Task instructions:
Anywhere the string "recorded" shows up in the listing below, copy the line it is in.
** Given records follows **
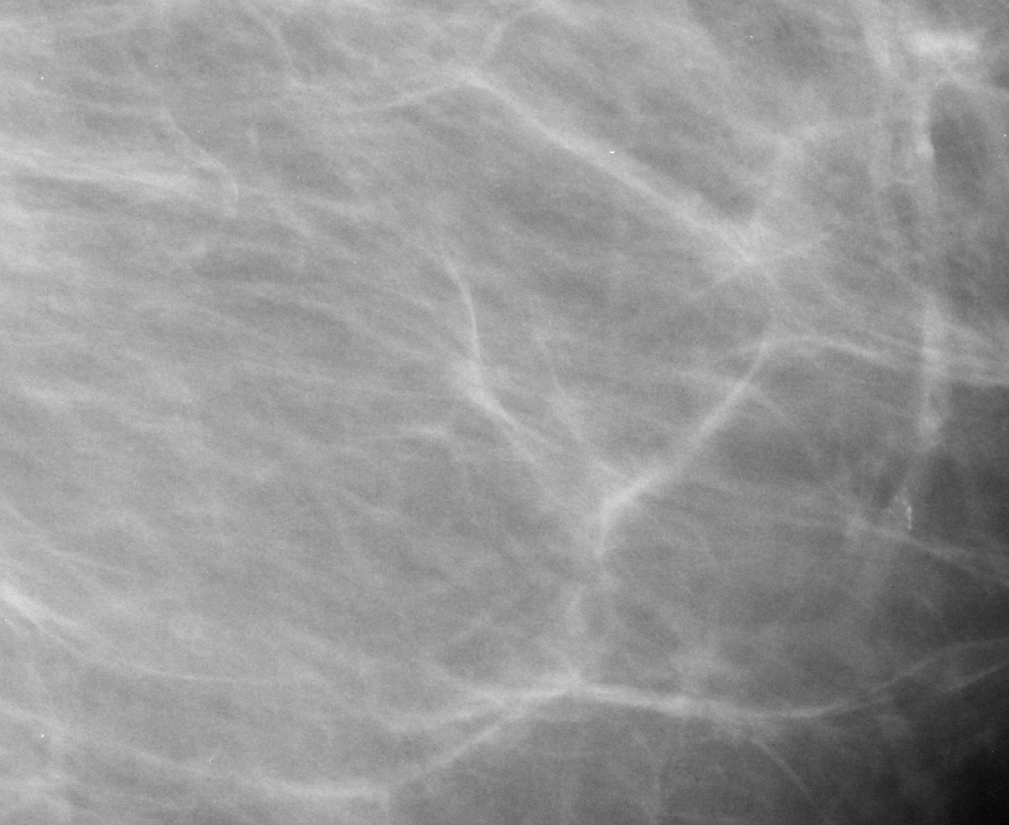
Crop from a digitized film mammogram around one marked abnormality; left breast; MLO view; BI-RADS breast density category 2 (scale 1–4).
- Finding: calcifications, morphology vascular; BI-RADS assessment category 2; subtlety rating 3 on a 1 (subtle) to 5 (obvious) scale; benign; no additional work-up was recommended (benign without callback).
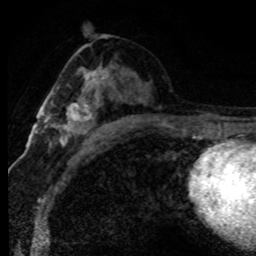
Breast MRI (dynamic contrast-enhanced), one axial slice; position 42 of 80 along the scan axis; cropped to one breast; dynamic contrast-enhanced series, time point 2 of 8 at this slice position (early post-contrast); 1.5 T; TE 4.2 ms, TR 7.1 ms; 2 mm slice thickness; 256 × 256 image matrix, field of view 145 × 145 mm. Female patient.
Annotated regions visible in this slice (semi-automatically segmented with operator editing):
- enhancing-tissue mask used for the functional tumour volume (all voxels passing the contrast-enhancement thresholds inside the analysis volume; usually the tumour): bounding box [x1, y1, x2, y2] px = [60, 67, 113, 146]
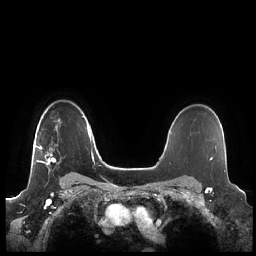
Breast MRI (dynamic contrast-enhanced), one axial slice; position 164 of 248 along the scan axis; dynamic contrast-enhanced series, time point 2 of 7 at this slice position (early post-contrast); 1.5 T; TE 1.9 ms, TR 4.1 ms; 0.8 mm slice thickness; 256 × 256 image matrix, field of view 340 × 340 mm. Female patient.
Annotated regions visible in this slice (semi-automatically segmented with operator editing):
- enhancing-tissue mask used for the functional tumour volume (all voxels passing the contrast-enhancement thresholds inside the analysis volume; usually the tumour): bounding box (x1, y1, x2, y2) in pixels: (35, 145, 56, 165)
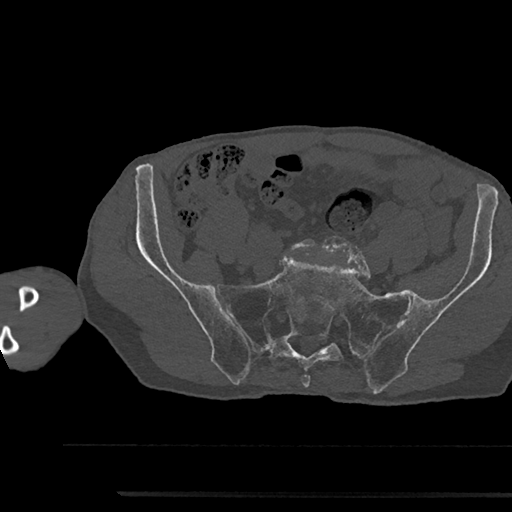
CT including the spine, one axial slice; slice 276 of 797 in the series (ordered by position); bone window (W 1800 / L 400 HU); 0.5 mm slice thickness; 512 × 512 image matrix, field of view 367 × 367 mm. Male patient, age 79 years. Case-level facts recorded for this patient, not image findings: primary cancer: prostate.
Outlined on this slice (semi-automatic segmentation, software-assisted and operator-edited):
- L5 vertebra: bounding box <291,238,316,250> (left, top, right, bottom; pixels)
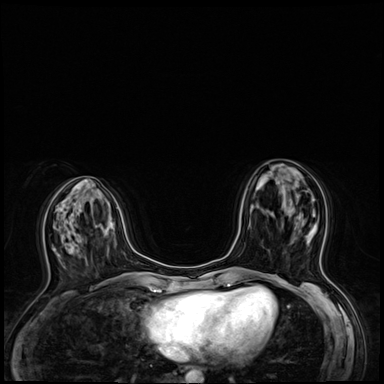
Breast MRI (dynamic contrast-enhanced), one axial slice. Slice 24 of 64 in the series (ordered by position). Dynamic contrast-enhanced series, time point 2 of 8 at this slice position (early post-contrast). 3 T. TE 1.4 ms, TR 4.3 ms. 384 × 384 image matrix. Female patient.
Annotated regions visible in this slice (semi-automatic segmentation, software-assisted and operator-edited):
- enhancing-tissue mask used for the functional tumour volume (all voxels passing the contrast-enhancement thresholds inside the analysis volume; usually the tumour): box from (x=269, y=209) to (x=326, y=243) px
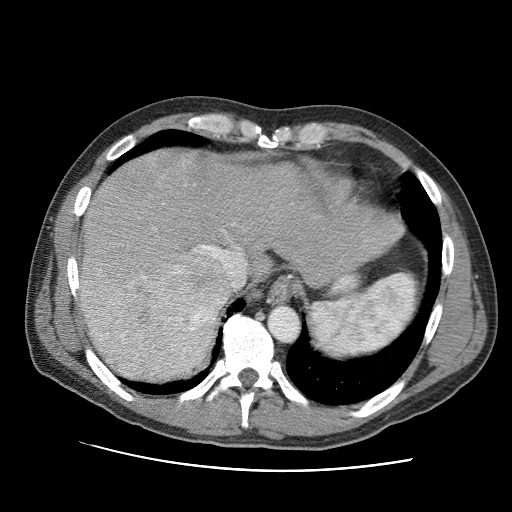
Contrast-enhanced abdominal CT (liver protocol), one axial slice; slice 78 of 95 in the series (ordered by position); reconstruction kernel STANDARD; 120 kVp; one of 2 acquisitions stored at this slice position; soft-tissue window (W 400 / L 40 HU); 2.5 mm slice thickness; 512 × 512 image matrix. Case-level facts recorded for this patient, not image findings: diagnosis: hepatocellular carcinoma (patient treated with transarterial chemoembolisation; whether this scan precedes or follows treatment is not stated here); TNM stage (as recorded): Stage-IVA; Child-Pugh class: A; tumour differentiation: moderately differentiated.
Outlined on this slice (semi-automatic segmentation, software-assisted and operator-edited):
- liver parenchyma outside the tumour (the mass and vessels are separate outlines, so this box may not span the whole liver): bounding box (x1, y1, x2, y2) in pixels: (80, 150, 402, 370)
- mass: (80, 241, 228, 382)
- portal vein: (221, 223, 245, 288)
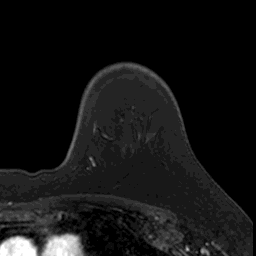
Breast MRI, one axial slice; slice 117 of 160 in the series (ordered by position); cropped to one breast; dynamic contrast-enhanced series, time point 2 of 7 at this slice position (early post-contrast); 3 T; TE 1.7 ms, TR 4 ms; 1 mm slice thickness; 256 × 256 image matrix, field of view 171 × 171 mm. Female patient.
Outlined on this slice (semi-automatically segmented with operator editing):
- enhancing-tissue mask used for the functional tumour volume (all voxels passing the contrast-enhancement thresholds inside the analysis volume; usually the tumour): box from (x=95, y=125) to (x=113, y=168) px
** End of Given records **
Answer section:
CT including the spine, one axial slice; slice 276 of 797 in the series (ordered by position); bone window (W 1800 / L 400 HU); 0.5 mm slice thickness; 512 × 512 image matrix, field of view 367 × 367 mm. Male patient, age 79 years. Case-level facts recorded for this patient, not image findings: primary cancer: prostate.
Contrast-enhanced abdominal CT (liver protocol), one axial slice; slice 78 of 95 in the series (ordered by position); reconstruction kernel STANDARD; 120 kVp; one of 2 acquisitions stored at this slice position; soft-tissue window (W 400 / L 40 HU); 2.5 mm slice thickness; 512 × 512 image matrix. Case-level facts recorded for this patient, not image findings: diagnosis: hepatocellular carcinoma (patient treated with transarterial chemoembolisation; whether this scan precedes or follows treatment is not stated here); TNM stage (as recorded): Stage-IVA; Child-Pugh class: A; tumour differentiation: moderately differentiated.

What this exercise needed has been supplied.